- Dataset entries
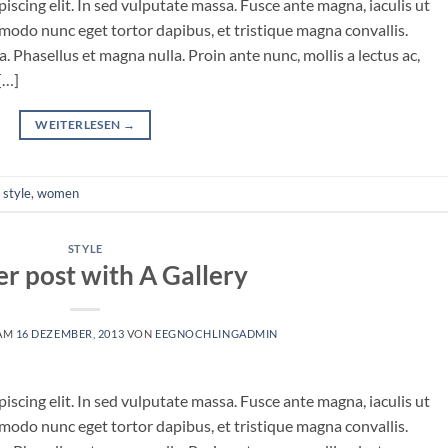
iscing elit. In sed vulputate massa. Fusce ante magna, iaculis ut
mmodo nunc eget tortor dapibus, et tristique magna convallis.
 Phasellus et magna nulla. Proin ante nunc, mollis a lectus ac,
[…]
WEITERLESEN
→
,
style
,
women
STYLE
r post with A Gallery
 AM
16 DEZEMBER, 2013
VON
EEGNOCHLINGADMIN
iscing elit. In sed vulputate massa. Fusce ante magna, iaculis ut
mmodo nunc eget tortor dapibus, et tristique magna convallis.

- JOB
Copy out every line of the listing above word for word, but leave out the pictures.

- EXERCISE OUTPUT
iscing elit. In sed vulputate massa. Fusce ante magna, iaculis ut
mmodo nunc eget tortor dapibus, et tristique magna convallis.
 Phasellus et magna nulla. Proin ante nunc, mollis a lectus ac,
[…]
WEITERLESEN
→
,
style
,
women
STYLE
r post with A Gallery
 AM
16 DEZEMBER, 2013
VON
EEGNOCHLINGADMIN
iscing elit. In sed vulputate massa. Fusce ante magna, iaculis ut
mmodo nunc eget tortor dapibus, et tristique magna convallis.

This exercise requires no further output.